The IBA found that lawyers in the UK who reported bullying had an “overwhelmingly negative” experience.

A large majority (82%) described the response of their employers as “insufficient or negligible”, while in 84% of cases the perpetrator was not sanctioned.

Those who reported sexual harassment did not fare much better, with 71% describing the response as “insufficient or negligible”, and 74% of cases not being reported in the first place.

“The partners closed ranks around the perpetrator [of seriously inappropriate physical contact],” the report quoted one UK woman saying.

“The firm did nothing to sanction him and later promoted him into a more senior, but marginally less public position. They offered me no support or reassurances about my career. I felt I had no choice but to leave.”

Legal workplaces in the UK were far more likely to have anti-bullying policies in place than the international average – 79% compared to 53%.

Despite limited confidence in those responsible for the policies (60% in the UK, compared to 65% internationally), the IBA said British lawyers at workplaces with policies in place experienced “considerably less” bullying.

“There is also a link between workplaces running training and less bullying and sexual harassment occurring in those workplaces.

“While training does not appear to increase absolute reporting rates, and perceptions of efficacy are poor (8% said the training was excellent while 33% rated the programme as insufficient or negligible), those who have been trained are more likely to use internal workplace channels to report incidents.”

The IBA said its report showed that bullying and harassment were “rife in the legal profession” across the world, with “chronic underreporting of incidents”, particularly in sexual harassment cases.

The most common type of bullying was ridicule or demeaning language, followed by “overbearing supervision, undermining of work output or constant unproductive criticism”, misuse of power or position, “being deliberately given too much or too little work or work inadequate to the position” and exclusion or victimisation.

The IBA called on employers to revise and implement policies and standards, introduce regular training and improve existing reporting channels.

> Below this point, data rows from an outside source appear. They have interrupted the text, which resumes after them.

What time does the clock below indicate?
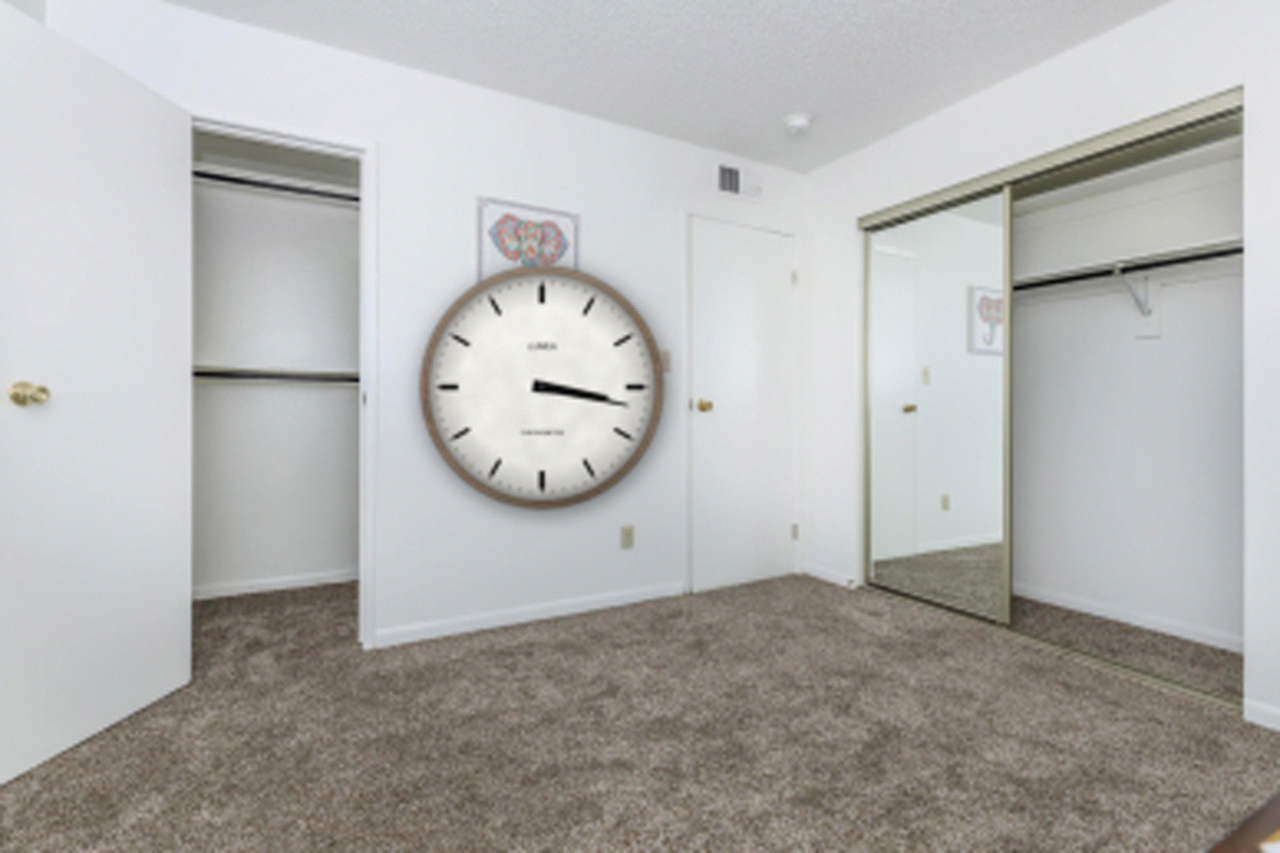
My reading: 3:17
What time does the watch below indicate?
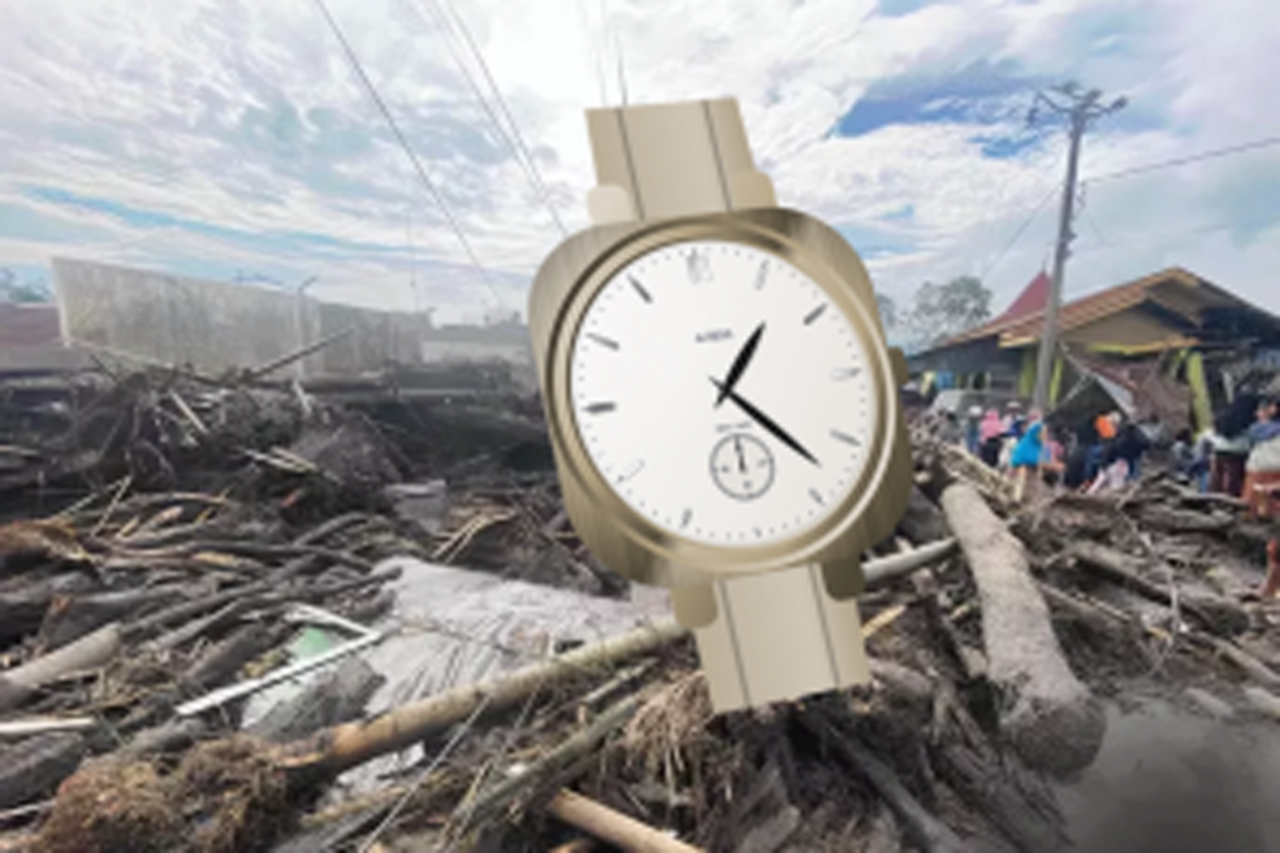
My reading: 1:23
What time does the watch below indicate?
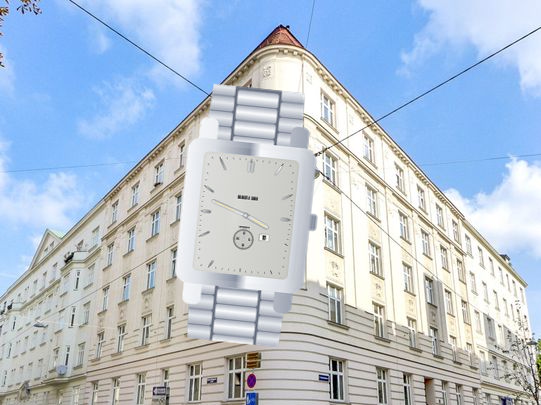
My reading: 3:48
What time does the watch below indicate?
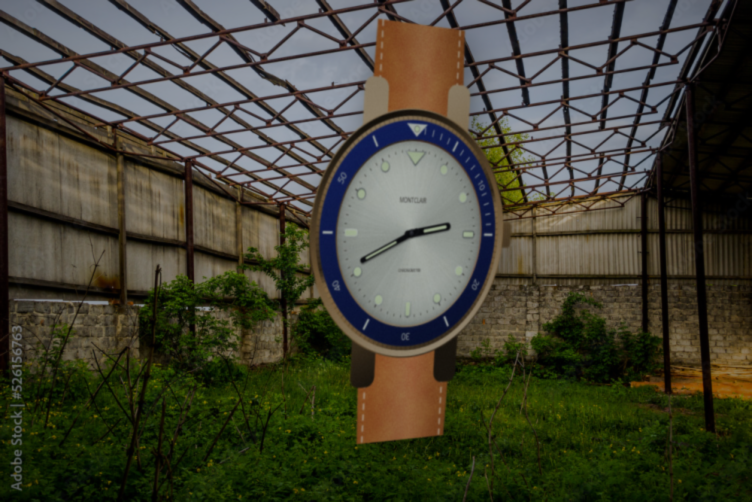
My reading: 2:41
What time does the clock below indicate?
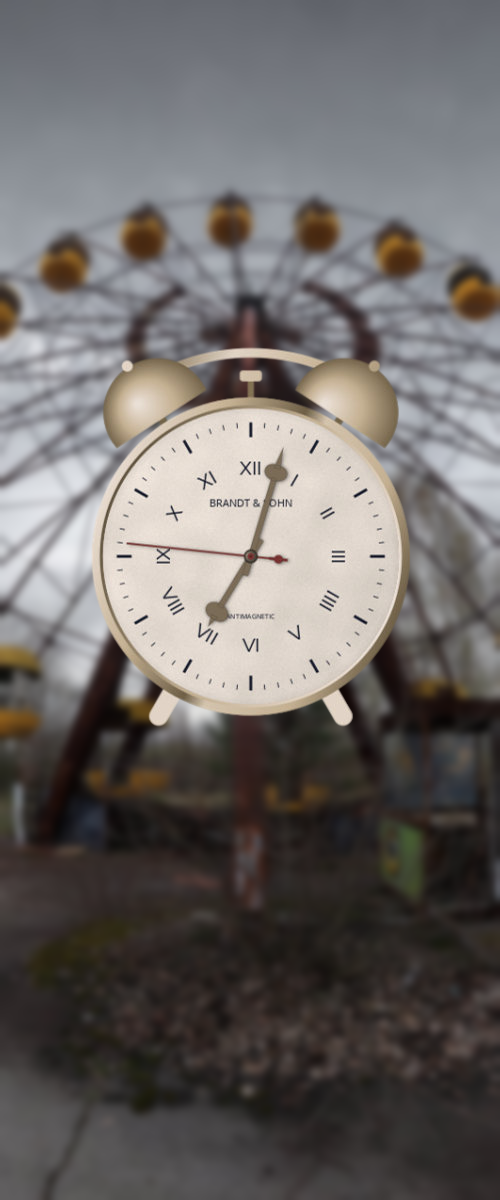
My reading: 7:02:46
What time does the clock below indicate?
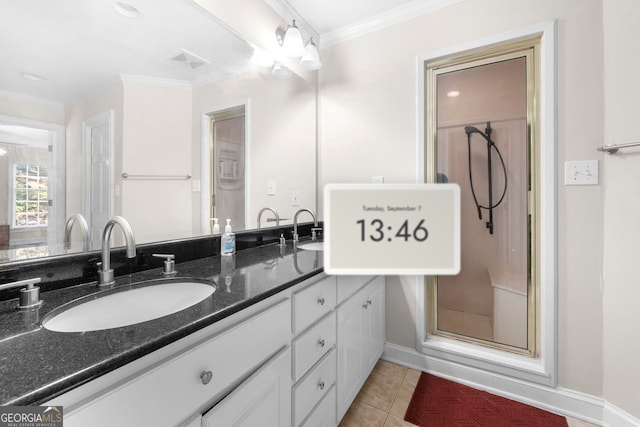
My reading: 13:46
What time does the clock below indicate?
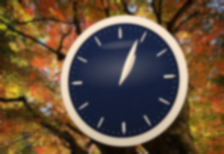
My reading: 1:04
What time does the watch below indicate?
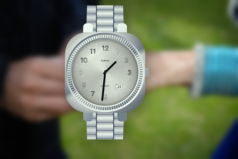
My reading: 1:31
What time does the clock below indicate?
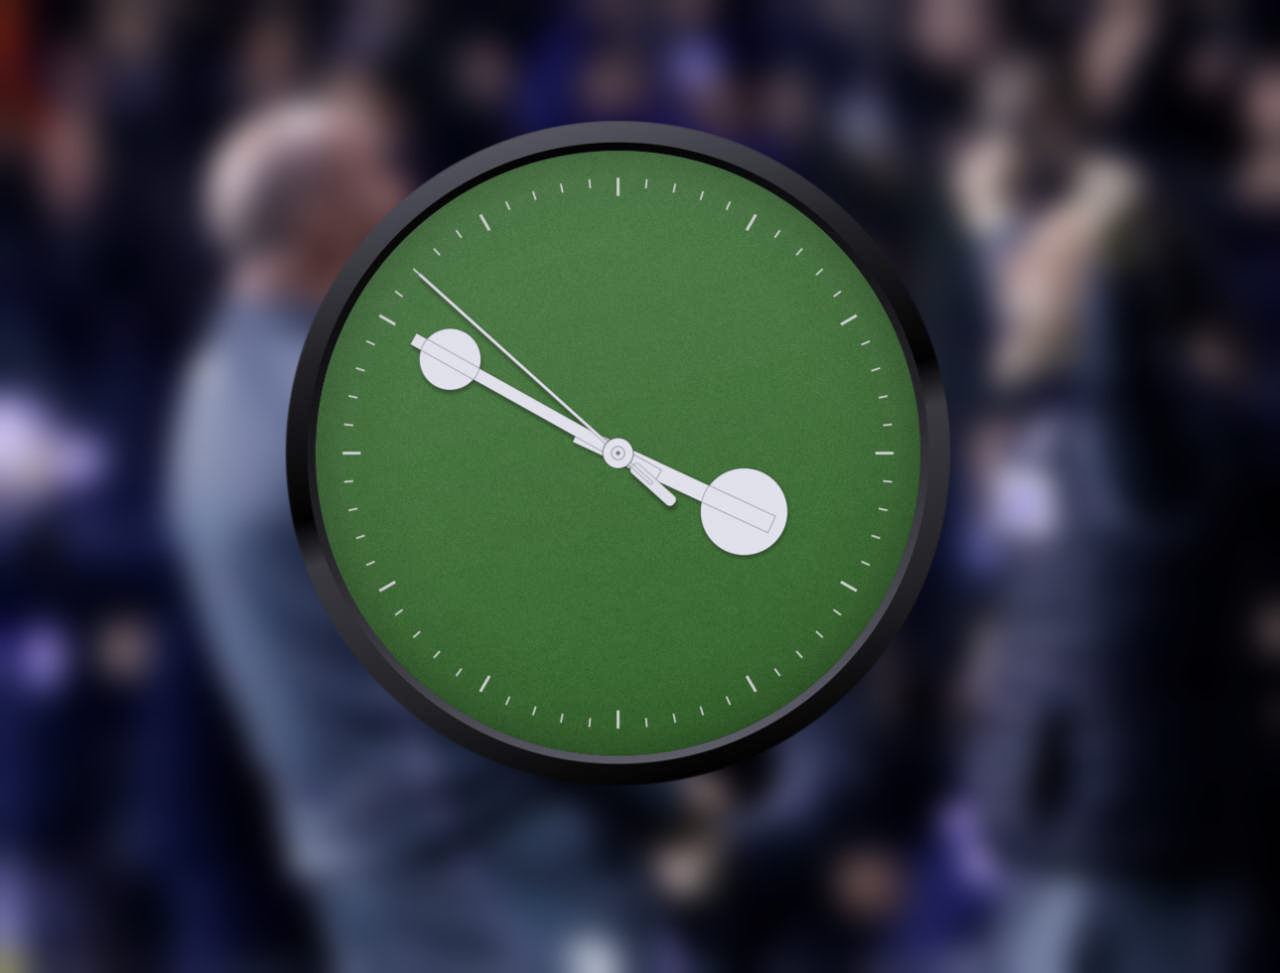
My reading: 3:49:52
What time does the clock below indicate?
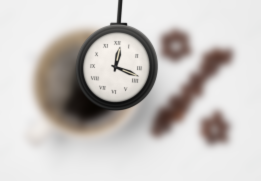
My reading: 12:18
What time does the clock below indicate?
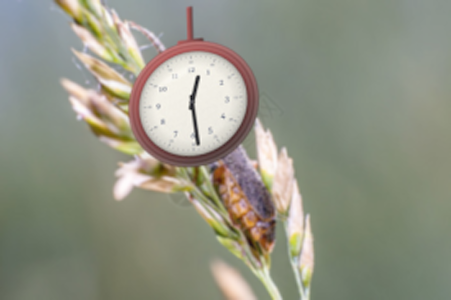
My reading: 12:29
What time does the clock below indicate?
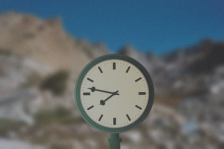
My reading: 7:47
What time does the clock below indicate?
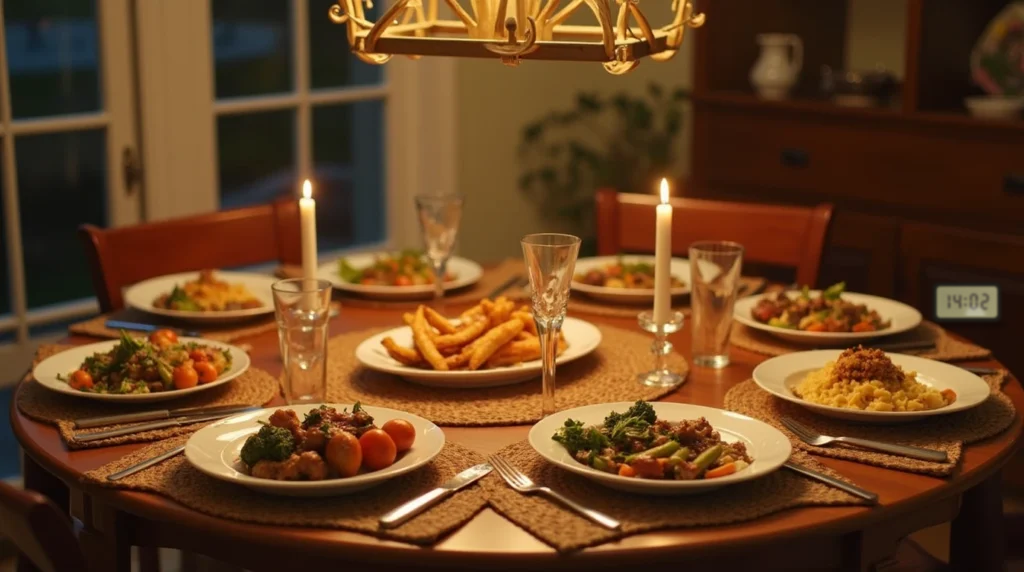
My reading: 14:02
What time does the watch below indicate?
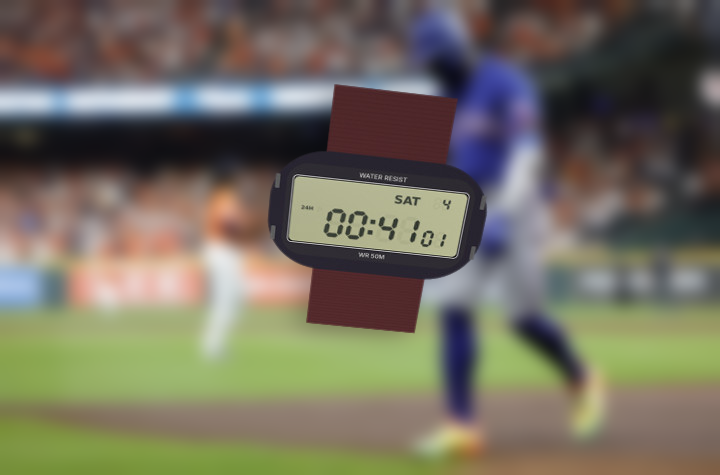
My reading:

The association said there was “both appetite for change and an active coalition of stakeholders working towards it”, but the momentum had to be maintained.

“Change is not inevitable… there have been #MeToo-like moments before. During stakeholder engagement, one eminent academic mused that it felt like she had been discussing these issues for her entire (lengthy) professional life.

“Change will only occur through concerted, collective efforts. Otherwise, there is a risk that the #MeToo momentum will dissipate and a similar report will be written in another two decades, highlighting the same problems and again calling for change.”

The IBA recommended that employers consider establishing “permanent committees with mandates for maintaining efforts to address bullying and sexual harassment, alongside improving visibility of these issues at senior leadership levels”.

Bar associations and law societies “should take similar action, creating standing working groups and other institutional actors to initiate and implement strategies to eliminate such conduct”.

The IBA promised to carry out a follow-up survey to the report in five years’ time, and said its president, Horacio Bernardes Neto, would be publishing an open letter highlighting the report’s findings and calling for change.

A large-scale survey of lawyers around the world published by the IBA in December 2017, Women in Commercial Legal Practice, found “alarming levels of bullying and intimidation”, with half of the 4,000 female lawyers involved said they had experienced bullying.